Jérôme Chabanel, restaurateur parisien, possède, entre autre, un restaurant dans le quartier de Montorgueil à Paris. C'est chez lui qu'a eu lieu le dernier déjeuner de Tous à table : "Cela permet de se faire plaisir à soi en tant que restaurateur, parce que si on fait ce métier, c'est aussi pour pouvoir recevoir. Ce sont des moments importants parce que l'on a une clientèle habituée au restaurant, qui vient déguster ce menu que l'on conceptualise pour ce moment-là, que l'on met autour d'une table avec des gens qui n'ont pas du tout l'habitude de venir. C'est très marrant d'avoir ces deux populations à table et qui communiquent tous ensemble. "

Le président de cette association est train d'imaginer un projet pour proposer autre chose que des déjeuners éphémères. Il est en train de créer un coupon BA (bon appétit, bonne action) où des donateurs vont déposer leurs dons sur une plateforme qui permettra aux bénéficiaires de réserver à la date de leur choix dans des restaurants partenaires.

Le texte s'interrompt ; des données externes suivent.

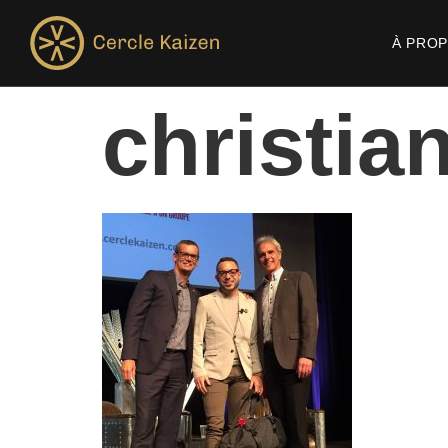
À PRO
christia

Pour l'instant, il en a convaincu 200, il vise un millier à la fin de l'année. Ce don serait déductible des impôts pour les donateurs.

Un café solidaire

 L'idée est née il y a plus d'un siècle en Italie, à Naples, avec le caffè sospeso , littéralement café suspendu. Le principe : quand vous commandez un café dans un bar, vous en payez deux. Le cafetier offrira le deuxième à un client démuni, à un SDF... Ni vu ni connu, ce dernier pourra en bénéficier.

Aujourd'hui, on trouve des caffè sospeso dans plus de 140 villes du monde. Ce mouvement commence à arriver en France, grâce à l'invitation du groupe Facebook Les indignés de France. En France, l'initiative a démarré à Rouen et s'est vite répandue via les réseaux sociaux à Lyon, Bordeaux, Clermont-Ferrand, Le Mans, Caen ou Evreux.

Une carte recense les endroits où l'on peut consommer un café laissé en attente.

La solidarité existe aussi dans les boulangeries


Dernièrement, les boulangers se sont inspirés du même principe : vous payez deux baguettes, deux sandwichs ou deux pains au chocolat, et le boulanger fera don du second achat.

Pour savoir qui sont ces commerçants solidaires, une affichette est apposée sur leur vitrine.

Désormais, le concept s'est étendu à la baguette et 90 boulangeries, réparties dans 55 villes suspendent chaque jour des baguettes.

A Nantes, a été créée l'association Tout en attente, dont Corentin Pichon, 25 ans, l'un des fondateurs de l'association, et cuisinier chez Mauricette, a été le premier à s'être lancé dans l'aventure.